By way of one specific example, in a first pass, directions are assigned to a set of delivery points. Taking four directions with 16 delivery points as an example, a first pass may assign the following directions to each delivery point as follows:
That is, in the 1st row (direction 1) there are delivery points for 1, 5, 9 and 13. In the 2nd row, (direction 2) there are delivery points for 2, 6, 10 and 14. In the 3rd row (direction 3), there are delivery points for 3, 7, 11 and 15. Lastly, in the 4th row (direction 4), there are delivery points for 4, 8, 12 and 16.
However, these sets of delivery points are only grouped according to carrier route, but are not in a delivery sequence, i.e., in any particular order or sequence within that group. To properly sequence the mail pieces in delivery order, a second pass or sorting process must be performed on the mail pieces. In doing so, it is possible to reassign the delivery points to the directions in the following manner, for example,
Now, after second pass, each direction includes a sequenced set of delivery points. That is, direction 1 includes a sequenced order of delivery points for 1, 2, 3 and 4. Direction 2 includes a sequenced order of delivery points for 5, 6, 7, and 8. Direction 3 includes a sequenced order of delivery points for 9, 10, 11 and 12. Lastly, direction 4 includes a sequenced order of delivery points for 13, 14, 15 and 16.
To complicate matters in the sorting processes, currently 100% of the flat mail is manually sorted to delivery point sequence, which is a very time consuming and labor-intensive process. This means that it is also necessary to manually sequence the letters and flats, when intermixing these products. In addition, current processing operations cannot efficiently sort late arriving mail. At best, the late arriving mail is received at the regional level and receives only a quick automatic sort to zone level. As such, late-arriving mail can only be sorted to the destination post office, where it is manually sorted to the carrier level. This manual sorting takes 2 to 3 hours each delivery day per carrier, multiplied by 300,000 carriers nationwide.
The invention is directed to overcoming one or more of the problems as set forth above.

★ ★ ★ ★

From the mail-sorting passage, copy word for word everything between "However, these sets" and "14, 15 and 16.", inclusive. Rely only on the mail-sorting passage above.

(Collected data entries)
★ ★ ★ ★

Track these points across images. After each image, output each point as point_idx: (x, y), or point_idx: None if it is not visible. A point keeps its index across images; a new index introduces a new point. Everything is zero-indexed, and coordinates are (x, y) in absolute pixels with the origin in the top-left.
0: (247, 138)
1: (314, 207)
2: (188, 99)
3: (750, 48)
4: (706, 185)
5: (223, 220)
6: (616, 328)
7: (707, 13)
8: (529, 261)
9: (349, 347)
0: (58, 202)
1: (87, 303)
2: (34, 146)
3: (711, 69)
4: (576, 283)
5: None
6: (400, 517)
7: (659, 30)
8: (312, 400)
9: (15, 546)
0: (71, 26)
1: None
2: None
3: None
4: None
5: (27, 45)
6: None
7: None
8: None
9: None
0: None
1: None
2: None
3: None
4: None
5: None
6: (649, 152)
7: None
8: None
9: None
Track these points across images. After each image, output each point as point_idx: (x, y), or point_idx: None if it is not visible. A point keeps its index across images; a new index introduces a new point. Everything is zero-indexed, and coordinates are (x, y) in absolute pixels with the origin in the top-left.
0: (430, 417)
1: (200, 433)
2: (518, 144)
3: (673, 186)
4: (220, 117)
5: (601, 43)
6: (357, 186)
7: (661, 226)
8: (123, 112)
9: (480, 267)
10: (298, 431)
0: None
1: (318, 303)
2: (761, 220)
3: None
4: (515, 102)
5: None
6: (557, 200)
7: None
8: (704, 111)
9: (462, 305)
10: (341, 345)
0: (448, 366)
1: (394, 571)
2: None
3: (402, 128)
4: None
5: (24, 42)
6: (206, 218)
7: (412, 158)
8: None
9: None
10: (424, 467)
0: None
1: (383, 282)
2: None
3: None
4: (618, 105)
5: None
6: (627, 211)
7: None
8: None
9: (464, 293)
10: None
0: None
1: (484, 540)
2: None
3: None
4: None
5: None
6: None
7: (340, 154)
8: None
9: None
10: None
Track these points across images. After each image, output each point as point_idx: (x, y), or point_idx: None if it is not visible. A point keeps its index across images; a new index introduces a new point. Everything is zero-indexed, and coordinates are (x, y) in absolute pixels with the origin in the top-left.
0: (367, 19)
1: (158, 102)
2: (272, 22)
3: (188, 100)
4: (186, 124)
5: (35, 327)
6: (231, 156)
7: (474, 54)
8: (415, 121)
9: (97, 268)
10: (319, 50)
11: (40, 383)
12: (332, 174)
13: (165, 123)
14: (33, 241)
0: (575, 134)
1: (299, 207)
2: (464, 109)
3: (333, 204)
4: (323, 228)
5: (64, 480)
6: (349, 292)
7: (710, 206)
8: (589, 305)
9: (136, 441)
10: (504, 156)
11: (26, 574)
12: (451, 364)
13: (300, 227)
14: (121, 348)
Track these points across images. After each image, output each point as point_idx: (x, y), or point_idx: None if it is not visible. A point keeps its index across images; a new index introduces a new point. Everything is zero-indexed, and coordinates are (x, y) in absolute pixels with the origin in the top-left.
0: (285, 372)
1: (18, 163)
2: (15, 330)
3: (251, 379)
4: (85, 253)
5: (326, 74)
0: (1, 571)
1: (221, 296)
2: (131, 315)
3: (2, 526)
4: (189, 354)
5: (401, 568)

★ ★ ★ ★

The answer:
However, these sets of delivery points are only grouped according to carrier route, but are not in a delivery sequence, i.e., in any particular order or sequence within that group. To properly sequence the mail pieces in delivery order, a second pass or sorting process must be performed on the mail pieces. In doing so, it is possible to reassign the delivery points to the directions in the following manner, for example,
Now, after second pass, each direction includes a sequenced set of delivery points. That is, direction 1 includes a sequenced order of delivery points for 1, 2, 3 and 4. Direction 2 includes a sequenced order of delivery points for 5, 6, 7, and 8. Direction 3 includes a sequenced order of delivery points for 9, 10, 11 and 12. Lastly, direction 4 includes a sequenced order of delivery points for 13, 14, 15 and 16.